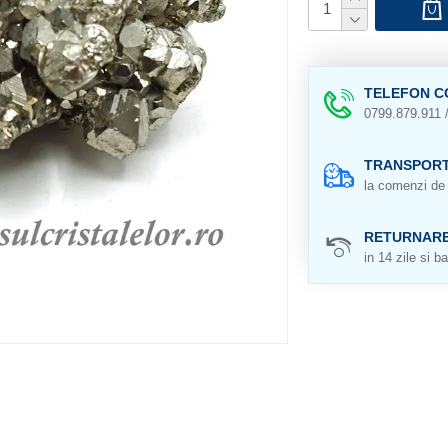
TELEFON C
0799.879.911 
TRANSPORT
la comenzi de 
RETURNAR
in 14 zile si ba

::::::::::

Activity
Rewrite the lines of text from the items above as a numbered list, leaving out any blank lines and the pictures.

Written solution
1. TELEFON C
2. 0799.879.911 
3. TRANSPORT
4. la comenzi de 
5. RETURNAR
6. in 14 zile si ba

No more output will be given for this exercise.